◆ **DATA BLOCK**:
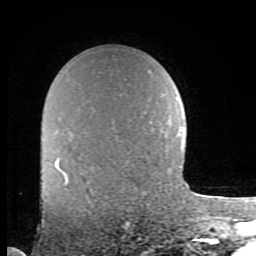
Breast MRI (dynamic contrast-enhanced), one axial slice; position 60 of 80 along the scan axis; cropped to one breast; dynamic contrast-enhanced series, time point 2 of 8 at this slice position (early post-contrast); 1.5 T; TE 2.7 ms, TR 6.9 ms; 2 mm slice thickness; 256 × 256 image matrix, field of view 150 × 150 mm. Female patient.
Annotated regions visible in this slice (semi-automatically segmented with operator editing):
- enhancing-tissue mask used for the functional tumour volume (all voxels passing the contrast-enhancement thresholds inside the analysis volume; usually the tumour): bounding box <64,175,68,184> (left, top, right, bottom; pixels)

◆ **WHAT TO PRODUCE**:
Apart from the images, reproduce the listing exactly as it appears.

◆ **EXERCISE SOLUTION**:
Breast MRI (dynamic contrast-enhanced), one axial slice; position 60 of 80 along the scan axis; cropped to one breast; dynamic contrast-enhanced series, time point 2 of 8 at this slice position (early post-contrast); 1.5 T; TE 2.7 ms, TR 6.9 ms; 2 mm slice thickness; 256 × 256 image matrix, field of view 150 × 150 mm. Female patient.
Annotated regions visible in this slice (semi-automatically segmented with operator editing):
- enhancing-tissue mask used for the functional tumour volume (all voxels passing the contrast-enhancement thresholds inside the analysis volume; usually the tumour): bounding box <64,175,68,184> (left, top, right, bottom; pixels)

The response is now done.